- **Source information**:
────────

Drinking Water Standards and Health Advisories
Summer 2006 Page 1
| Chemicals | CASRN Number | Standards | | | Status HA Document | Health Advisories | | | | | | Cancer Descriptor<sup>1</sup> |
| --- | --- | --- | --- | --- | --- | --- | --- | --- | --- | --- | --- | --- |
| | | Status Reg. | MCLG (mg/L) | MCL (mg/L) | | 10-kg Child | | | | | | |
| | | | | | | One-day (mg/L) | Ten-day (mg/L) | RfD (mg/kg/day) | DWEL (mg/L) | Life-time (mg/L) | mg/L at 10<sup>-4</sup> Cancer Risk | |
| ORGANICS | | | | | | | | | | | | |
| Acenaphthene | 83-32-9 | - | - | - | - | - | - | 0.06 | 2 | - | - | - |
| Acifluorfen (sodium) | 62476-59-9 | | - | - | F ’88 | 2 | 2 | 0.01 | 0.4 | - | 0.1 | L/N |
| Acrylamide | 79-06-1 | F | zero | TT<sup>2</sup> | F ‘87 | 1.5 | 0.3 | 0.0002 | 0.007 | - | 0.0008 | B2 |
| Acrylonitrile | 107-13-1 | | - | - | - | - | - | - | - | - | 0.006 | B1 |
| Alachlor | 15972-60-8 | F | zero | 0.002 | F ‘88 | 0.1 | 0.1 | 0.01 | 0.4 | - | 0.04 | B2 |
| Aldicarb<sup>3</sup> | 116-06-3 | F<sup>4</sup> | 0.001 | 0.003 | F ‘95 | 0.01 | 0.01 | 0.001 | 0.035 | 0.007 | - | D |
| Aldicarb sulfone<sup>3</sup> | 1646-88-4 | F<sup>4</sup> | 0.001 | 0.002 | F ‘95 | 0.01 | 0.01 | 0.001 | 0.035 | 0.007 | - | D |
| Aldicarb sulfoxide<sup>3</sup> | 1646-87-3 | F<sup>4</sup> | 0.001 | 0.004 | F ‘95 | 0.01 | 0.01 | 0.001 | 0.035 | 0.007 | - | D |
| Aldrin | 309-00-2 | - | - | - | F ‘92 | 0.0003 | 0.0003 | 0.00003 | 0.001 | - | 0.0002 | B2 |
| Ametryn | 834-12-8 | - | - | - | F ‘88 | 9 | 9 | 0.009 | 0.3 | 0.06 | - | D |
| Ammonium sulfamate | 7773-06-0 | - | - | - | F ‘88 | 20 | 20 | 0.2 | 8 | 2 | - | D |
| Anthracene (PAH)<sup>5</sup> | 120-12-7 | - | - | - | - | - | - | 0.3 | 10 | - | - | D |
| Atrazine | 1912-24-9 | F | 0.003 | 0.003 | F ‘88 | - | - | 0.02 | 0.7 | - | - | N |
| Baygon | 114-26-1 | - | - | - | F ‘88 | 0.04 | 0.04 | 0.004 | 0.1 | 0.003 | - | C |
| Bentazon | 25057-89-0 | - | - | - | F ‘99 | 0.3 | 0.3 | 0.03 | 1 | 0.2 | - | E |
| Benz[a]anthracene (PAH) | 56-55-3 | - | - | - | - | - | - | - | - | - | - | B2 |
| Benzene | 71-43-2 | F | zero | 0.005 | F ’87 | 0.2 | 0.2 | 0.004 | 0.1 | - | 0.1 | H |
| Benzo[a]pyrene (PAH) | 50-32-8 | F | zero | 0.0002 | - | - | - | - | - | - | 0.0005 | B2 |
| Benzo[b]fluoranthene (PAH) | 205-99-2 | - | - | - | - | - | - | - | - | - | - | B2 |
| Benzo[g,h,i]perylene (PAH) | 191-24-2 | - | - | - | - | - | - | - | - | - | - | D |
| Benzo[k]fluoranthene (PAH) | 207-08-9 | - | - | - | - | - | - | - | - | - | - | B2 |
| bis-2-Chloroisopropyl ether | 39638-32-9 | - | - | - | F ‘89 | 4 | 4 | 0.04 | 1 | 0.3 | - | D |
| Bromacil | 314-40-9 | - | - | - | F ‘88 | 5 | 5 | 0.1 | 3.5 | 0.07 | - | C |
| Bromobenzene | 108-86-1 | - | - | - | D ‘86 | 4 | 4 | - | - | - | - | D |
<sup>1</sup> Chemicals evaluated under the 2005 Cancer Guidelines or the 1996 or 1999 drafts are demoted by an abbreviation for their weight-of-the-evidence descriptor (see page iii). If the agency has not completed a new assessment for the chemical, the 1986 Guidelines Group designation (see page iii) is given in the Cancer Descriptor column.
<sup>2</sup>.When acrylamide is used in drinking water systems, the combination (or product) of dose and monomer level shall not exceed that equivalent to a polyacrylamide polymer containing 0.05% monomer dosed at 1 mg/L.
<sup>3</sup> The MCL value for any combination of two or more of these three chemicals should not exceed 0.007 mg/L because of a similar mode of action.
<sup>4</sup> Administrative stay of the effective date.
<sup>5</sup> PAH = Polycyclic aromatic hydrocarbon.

────────

- **Task goal**: Recreate the listing exactly, so that each entry reads as before.

- **Your response**:
Drinking Water Standards and Health Advisories
Summer 2006 Page 1
| Chemicals | CASRN Number | Standards | | | Status HA Document | Health Advisories | | | | | | Cancer Descriptor<sup>1</sup> |
| --- | --- | --- | --- | --- | --- | --- | --- | --- | --- | --- | --- | --- |
| | | Status Reg. | MCLG (mg/L) | MCL (mg/L) | | 10-kg Child | | | | | | |
| | | | | | | One-day (mg/L) | Ten-day (mg/L) | RfD (mg/kg/day) | DWEL (mg/L) | Life-time (mg/L) | mg/L at 10<sup>-4</sup> Cancer Risk | |
| ORGANICS | | | | | | | | | | | | |
| Acenaphthene | 83-32-9 | - | - | - | - | - | - | 0.06 | 2 | - | - | - |
| Acifluorfen (sodium) | 62476-59-9 | | - | - | F ’88 | 2 | 2 | 0.01 | 0.4 | - | 0.1 | L/N |
| Acrylamide | 79-06-1 | F | zero | TT<sup>2</sup> | F ‘87 | 1.5 | 0.3 | 0.0002 | 0.007 | - | 0.0008 | B2 |
| Acrylonitrile | 107-13-1 | | - | - | - | - | - | - | - | - | 0.006 | B1 |
| Alachlor | 15972-60-8 | F | zero | 0.002 | F ‘88 | 0.1 | 0.1 | 0.01 | 0.4 | - | 0.04 | B2 |
| Aldicarb<sup>3</sup> | 116-06-3 | F<sup>4</sup> | 0.001 | 0.003 | F ‘95 | 0.01 | 0.01 | 0.001 | 0.035 | 0.007 | - | D |
| Aldicarb sulfone<sup>3</sup> | 1646-88-4 | F<sup>4</sup> | 0.001 | 0.002 | F ‘95 | 0.01 | 0.01 | 0.001 | 0.035 | 0.007 | - | D |
| Aldicarb sulfoxide<sup>3</sup> | 1646-87-3 | F<sup>4</sup> | 0.001 | 0.004 | F ‘95 | 0.01 | 0.01 | 0.001 | 0.035 | 0.007 | - | D |
| Aldrin | 309-00-2 | - | - | - | F ‘92 | 0.0003 | 0.0003 | 0.00003 | 0.001 | - | 0.0002 | B2 |
| Ametryn | 834-12-8 | - | - | - | F ‘88 | 9 | 9 | 0.009 | 0.3 | 0.06 | - | D |
| Ammonium sulfamate | 7773-06-0 | - | - | - | F ‘88 | 20 | 20 | 0.2 | 8 | 2 | - | D |
| Anthracene (PAH)<sup>5</sup> | 120-12-7 | - | - | - | - | - | - | 0.3 | 10 | - | - | D |
| Atrazine | 1912-24-9 | F | 0.003 | 0.003 | F ‘88 | - | - | 0.02 | 0.7 | - | - | N |
| Baygon | 114-26-1 | - | - | - | F ‘88 | 0.04 | 0.04 | 0.004 | 0.1 | 0.003 | - | C |
| Bentazon | 25057-89-0 | - | - | - | F ‘99 | 0.3 | 0.3 | 0.03 | 1 | 0.2 | - | E |
| Benz[a]anthracene (PAH) | 56-55-3 | - | - | - | - | - | - | - | - | - | - | B2 |
| Benzene | 71-43-2 | F | zero | 0.005 | F ’87 | 0.2 | 0.2 | 0.004 | 0.1 | - | 0.1 | H |
| Benzo[a]pyrene (PAH) | 50-32-8 | F | zero | 0.0002 | - | - | - | - | - | - | 0.0005 | B2 |
| Benzo[b]fluoranthene (PAH) | 205-99-2 | - | - | - | - | - | - | - | - | - | - | B2 |
| Benzo[g,h,i]perylene (PAH) | 191-24-2 | - | - | - | - | - | - | - | - | - | - | D |
| Benzo[k]fluoranthene (PAH) | 207-08-9 | - | - | - | - | - | - | - | - | - | - | B2 |
| bis-2-Chloroisopropyl ether | 39638-32-9 | - | - | - | F ‘89 | 4 | 4 | 0.04 | 1 | 0.3 | - | D |
| Bromacil | 314-40-9 | - | - | - | F ‘88 | 5 | 5 | 0.1 | 3.5 | 0.07 | - | C |
| Bromobenzene | 108-86-1 | - | - | - | D ‘86 | 4 | 4 | - | - | - | - | D |
<sup>1</sup> Chemicals evaluated under the 2005 Cancer Guidelines or the 1996 or 1999 drafts are demoted by an abbreviation for their weight-of-the-evidence descriptor (see page iii). If the agency has not completed a new assessment for the chemical, the 1986 Guidelines Group designation (see page iii) is given in the Cancer Descriptor column.
<sup>2</sup>.When acrylamide is used in drinking water systems, the combination (or product) of dose and monomer level shall not exceed that equivalent to a polyacrylamide polymer containing 0.05% monomer dosed at 1 mg/L.
<sup>3</sup> The MCL value for any combination of two or more of these three chemicals should not exceed 0.007 mg/L because of a similar mode of action.
<sup>4</sup> Administrative stay of the effective date.
<sup>5</sup> PAH = Polycyclic aromatic hydrocarbon.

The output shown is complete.